Quoted passage ->
--- --- ---
Location
- 304 E Court St, Winnfield, Louisiana, United States
- Coordinates: 31°55′31″N 92°38′11″W﻿ / ﻿31.9253°N 92.6365°W

District information
- Grades: K–12
- Superintendent: Steve Bartlett

Other information
- Website: www.winnpsb.org

= Winn Parish School Board =

School district in Louisiana, United States

Winn Parish School Board is a school district headquartered in Winnfield, Louisiana, United States.

The district serves Winn Parish.

==School uniforms==
The district requires all students to wear school uniforms.

==Schools==

===PK–12 schools===
- Calvin High School (Calvin)
- Dodson High School (Dodson)

===Secondary schools===
- 9–12: Winnfield Senior High School (unincorporated area)
- 5–8: Winnfield Middle School (unincorporated area)

===Primary schools===
- 1–4: Winnfield Primary School (Winnfield)

===Former schools===
- PreK–12: Atlanta High School (Atlanta)
  - The board of trustees closed Atlanta High School in 2023. In June 2023 the board voted to keep the school open. However, in July 2023, the board voted to close the school. Six board members voted to close, while five voted to keep it open. The attendance boundary of the school was reassigned to campuses in Winfield. The closure took into effect right after the vote. Al Simmons, the superintendent, stated that the fact that the school had, of all of the district's schools, the smallest number of students, was a reason why the board closed the school.
- 4–5: Winnfield Intermediate School (Winnfield)
- PreK–K: Winnfield Kindergarten School (Winnfield)
  - In 2018 the board of education stated that it was not closing the school.
--- --- ---
Listed entries ->
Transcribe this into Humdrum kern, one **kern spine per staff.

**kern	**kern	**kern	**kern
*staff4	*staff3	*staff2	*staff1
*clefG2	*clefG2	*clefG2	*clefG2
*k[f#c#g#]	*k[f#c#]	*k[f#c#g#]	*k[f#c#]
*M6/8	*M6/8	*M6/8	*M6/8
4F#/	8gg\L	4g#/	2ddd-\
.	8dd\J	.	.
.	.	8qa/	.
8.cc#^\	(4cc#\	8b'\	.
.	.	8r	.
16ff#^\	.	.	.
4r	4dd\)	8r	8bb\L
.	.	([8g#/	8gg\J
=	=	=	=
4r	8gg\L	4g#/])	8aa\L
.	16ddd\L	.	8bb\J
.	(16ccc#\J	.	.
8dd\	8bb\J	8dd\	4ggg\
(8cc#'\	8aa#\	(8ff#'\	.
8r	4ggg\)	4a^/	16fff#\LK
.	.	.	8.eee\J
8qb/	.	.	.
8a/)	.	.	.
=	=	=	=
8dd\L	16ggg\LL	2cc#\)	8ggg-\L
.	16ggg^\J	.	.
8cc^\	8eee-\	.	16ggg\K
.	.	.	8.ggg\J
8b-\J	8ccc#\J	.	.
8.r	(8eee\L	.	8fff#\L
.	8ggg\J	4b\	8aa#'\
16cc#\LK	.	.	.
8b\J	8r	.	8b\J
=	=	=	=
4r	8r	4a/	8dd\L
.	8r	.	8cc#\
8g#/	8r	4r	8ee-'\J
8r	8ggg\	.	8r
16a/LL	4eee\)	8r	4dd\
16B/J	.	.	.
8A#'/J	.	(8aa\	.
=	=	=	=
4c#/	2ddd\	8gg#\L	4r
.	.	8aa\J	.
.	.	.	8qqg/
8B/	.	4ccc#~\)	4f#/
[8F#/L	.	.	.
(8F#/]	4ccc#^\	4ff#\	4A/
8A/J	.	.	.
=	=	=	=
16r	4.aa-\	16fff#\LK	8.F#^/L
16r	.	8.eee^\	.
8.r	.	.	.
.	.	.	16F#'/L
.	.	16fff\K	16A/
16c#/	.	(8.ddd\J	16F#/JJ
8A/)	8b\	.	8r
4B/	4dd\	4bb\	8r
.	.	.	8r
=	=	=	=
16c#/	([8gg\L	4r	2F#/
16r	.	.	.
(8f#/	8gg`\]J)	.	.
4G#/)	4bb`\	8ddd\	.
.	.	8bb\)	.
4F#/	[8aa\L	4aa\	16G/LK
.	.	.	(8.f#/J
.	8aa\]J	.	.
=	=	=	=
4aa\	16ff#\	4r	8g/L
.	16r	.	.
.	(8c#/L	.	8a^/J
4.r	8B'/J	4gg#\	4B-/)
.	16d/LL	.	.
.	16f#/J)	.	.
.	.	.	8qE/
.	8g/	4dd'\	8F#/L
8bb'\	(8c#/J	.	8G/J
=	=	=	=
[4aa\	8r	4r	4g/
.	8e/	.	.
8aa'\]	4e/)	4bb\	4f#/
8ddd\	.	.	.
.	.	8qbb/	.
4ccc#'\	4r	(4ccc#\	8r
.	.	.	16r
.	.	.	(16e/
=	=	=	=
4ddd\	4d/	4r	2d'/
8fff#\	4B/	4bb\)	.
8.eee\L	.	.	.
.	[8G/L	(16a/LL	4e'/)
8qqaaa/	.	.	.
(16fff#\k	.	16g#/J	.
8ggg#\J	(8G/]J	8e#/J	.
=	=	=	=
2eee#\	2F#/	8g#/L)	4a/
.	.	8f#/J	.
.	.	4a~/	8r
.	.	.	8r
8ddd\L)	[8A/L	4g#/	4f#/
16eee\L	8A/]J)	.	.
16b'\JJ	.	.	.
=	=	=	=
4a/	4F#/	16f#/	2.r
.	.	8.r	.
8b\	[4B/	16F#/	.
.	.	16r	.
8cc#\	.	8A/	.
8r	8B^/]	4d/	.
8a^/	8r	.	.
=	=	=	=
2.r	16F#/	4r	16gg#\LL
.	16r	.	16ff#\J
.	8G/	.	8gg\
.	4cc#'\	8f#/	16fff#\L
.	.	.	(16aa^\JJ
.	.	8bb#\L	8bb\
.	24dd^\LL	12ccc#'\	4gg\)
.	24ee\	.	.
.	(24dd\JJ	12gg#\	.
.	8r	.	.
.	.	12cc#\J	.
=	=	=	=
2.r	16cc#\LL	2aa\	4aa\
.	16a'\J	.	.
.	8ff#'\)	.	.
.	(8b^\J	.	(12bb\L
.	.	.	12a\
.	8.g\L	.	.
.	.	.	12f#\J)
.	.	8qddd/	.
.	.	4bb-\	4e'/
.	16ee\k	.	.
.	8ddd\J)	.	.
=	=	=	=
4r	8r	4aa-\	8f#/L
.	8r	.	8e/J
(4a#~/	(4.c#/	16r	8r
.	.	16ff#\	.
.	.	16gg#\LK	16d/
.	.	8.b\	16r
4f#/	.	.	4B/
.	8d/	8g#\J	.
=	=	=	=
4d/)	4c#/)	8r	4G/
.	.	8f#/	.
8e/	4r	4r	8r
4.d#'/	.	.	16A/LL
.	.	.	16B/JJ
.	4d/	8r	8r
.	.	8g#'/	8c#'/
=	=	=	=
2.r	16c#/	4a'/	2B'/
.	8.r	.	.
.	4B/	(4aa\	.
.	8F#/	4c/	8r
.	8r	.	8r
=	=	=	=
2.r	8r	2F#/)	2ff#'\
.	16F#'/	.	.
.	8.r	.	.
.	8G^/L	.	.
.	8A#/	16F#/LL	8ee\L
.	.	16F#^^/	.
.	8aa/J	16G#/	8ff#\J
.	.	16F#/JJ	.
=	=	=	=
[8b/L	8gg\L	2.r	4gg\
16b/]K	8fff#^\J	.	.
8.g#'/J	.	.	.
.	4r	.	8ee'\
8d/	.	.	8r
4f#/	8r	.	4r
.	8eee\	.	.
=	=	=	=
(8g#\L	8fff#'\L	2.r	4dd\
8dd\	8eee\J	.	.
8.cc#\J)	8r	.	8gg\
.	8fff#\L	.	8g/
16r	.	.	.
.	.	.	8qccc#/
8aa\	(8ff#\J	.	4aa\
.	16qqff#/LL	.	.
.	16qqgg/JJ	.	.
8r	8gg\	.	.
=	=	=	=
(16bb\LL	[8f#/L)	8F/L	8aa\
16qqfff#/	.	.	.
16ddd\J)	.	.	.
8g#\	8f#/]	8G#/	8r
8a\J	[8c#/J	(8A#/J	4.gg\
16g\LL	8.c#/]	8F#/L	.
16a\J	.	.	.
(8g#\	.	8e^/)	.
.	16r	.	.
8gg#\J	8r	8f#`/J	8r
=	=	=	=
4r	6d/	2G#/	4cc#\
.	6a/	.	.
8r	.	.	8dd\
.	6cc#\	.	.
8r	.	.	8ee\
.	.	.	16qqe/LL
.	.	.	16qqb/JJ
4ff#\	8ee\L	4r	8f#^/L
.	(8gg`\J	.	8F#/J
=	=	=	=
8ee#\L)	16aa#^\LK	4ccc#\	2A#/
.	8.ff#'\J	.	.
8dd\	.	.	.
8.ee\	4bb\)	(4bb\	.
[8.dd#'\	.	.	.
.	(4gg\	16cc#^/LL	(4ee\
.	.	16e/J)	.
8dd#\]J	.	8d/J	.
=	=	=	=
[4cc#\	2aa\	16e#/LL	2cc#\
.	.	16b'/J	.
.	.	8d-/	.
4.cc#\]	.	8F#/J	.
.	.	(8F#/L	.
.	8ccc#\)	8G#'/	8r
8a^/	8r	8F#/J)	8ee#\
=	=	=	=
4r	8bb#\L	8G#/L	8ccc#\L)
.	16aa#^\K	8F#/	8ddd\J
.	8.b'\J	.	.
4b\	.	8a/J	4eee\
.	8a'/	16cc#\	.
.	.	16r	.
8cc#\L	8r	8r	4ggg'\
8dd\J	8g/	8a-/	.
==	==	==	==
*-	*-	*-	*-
--- --- ---
Tasks to carry out ->
1/ In the Winn Parish School Board article, give the stretch from "- The board" through "closed the school." again, with "voted" changed to "decided".
2/ According to the Winn Parish School Board article, what reason did Al Simmons give for the board closing Atlanta High School?
3/ List every school that the Winn Parish School Board article names as a current school in the district. Do not include former schools.

Results of the exercise ->
1/
- The board of trustees closed Atlanta High School in 2023. In June 2023 the board decided to keep the school open. However, in July 2023, the board decided to close the school. Six board members decided to close, while five decided to keep it open. The attendance boundary of the school was reassigned to campuses in Winfield. The closure took into effect right after the vote. Al Simmons, the superintendent, stated that the fact that the school had, of all of the district's schools, the smallest number of students, was a reason why the board closed the school.

2/ Al Simmons said the board closed Atlanta High School partly because it had the smallest number of students of all the district's schools.

3/
- Calvin High School
- Dodson High School
- Winnfield Senior High School
- Winnfield Middle School
- Winnfield Primary School